課題 >> 下の抜粋によると、国立科学博物館でのイベントで相対性理論が最初に披露した曲は何ですか。

++++ 抜粋 ++++

2018/11/30
去る2018年9月2日、新たに始まった自主企画シリーズの第一弾【変数I】を開催し、バンドとしての進化を体現した相対性理論が、約一か月後の10月9日に、国立科学博物館で一夜限りの特別なイベントを実施。46億年に及ぶ地球と生物の歴史を紹介する展示場で、生命と音楽の進化をパフォーマンスに落とし込んでみせた。
このイベント【「わたしは人類」インスタレーション+特別集会「国立科学博物館の相対性理論」】は、9月22日~10月12日まで開催された都市型音楽フェス【RED BULL MUSIC FESTIVAL TOKYO 2018】の一環。会場となった国立科学博物館の地球館 地下2階には、古代生物の骨格標本が並んでおり、この日はスペースの一画がステージとして利用された。
そこで最初に披露されたのは「FLASHBACK」。黒沢清、坂本龍一、ジェフ・ミルズなど、国内外のアーティストや批評家たちからも絶賛された最新アルバム『天声ジングル』の収録曲であり、その中でも一際異彩を放つナンバーだ。いま思えば、ミニマルな曲調の中で壮大な音像を生み出す楽曲構造は、小さな微生物のDNA情報に“人類滅亡後の音楽”を組み込んだ「わたしは人類」への第一歩だったのかもしれない。
一方、さらにその先を行くのが、続く「NEO-FUTURE」である。今年10月にゲリラ配信リリースされた約2年半ぶりの新曲で、オリエンタルでオルタナティブ、ディープでドープなミドル・ナンバーとなっている。従来のユートピア的なポップ精神に、近年のディストピア的な攻撃性を兼ね備えた、相対性理論の真骨頂。幻想的な光が揺らぐ中、蛍光灯に似たオリジナル9次元楽器「dimtakt」(ディムタクト)も煌々と輝き、100名のオーディエンスを深い世界へと誘った。
ステージ上には、やくしまるえつこがバイオテクノロジーを用いて制作し、音源と遺伝子組換え微生物で発表した作品「わたしは人類」が展示されており、来場者にはのちほど観覧時間が与えられるのだが、この展示ケースもひとつの舞台装飾としての役割を担っていた。なお、この作品がどれほど科学的・美術的に評価されているかというと、世界最大の国際科学芸術賞アルスエレクトロニカ・STARTS PRIZEグランプリに輝き、授賞式ではEU(欧州連合)各国の政治家らの前でパフォーマンスを実施。国内外の美術館などで展示されてきた。また、金沢21世紀美術館では、同美術館の展示バージョン「わたしは人類」(ver.金沢)が、ポップミュージック/バイオアート作品として初めてコレクション作品として収蔵されたばかりである。

++++ 資料 ++++

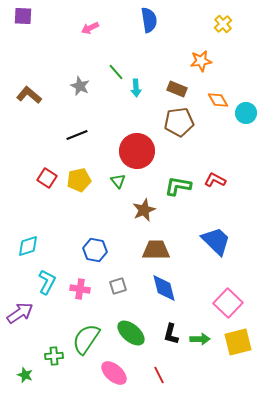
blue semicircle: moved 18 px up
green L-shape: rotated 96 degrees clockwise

++++

解答 >> 「FLASHBACK」です。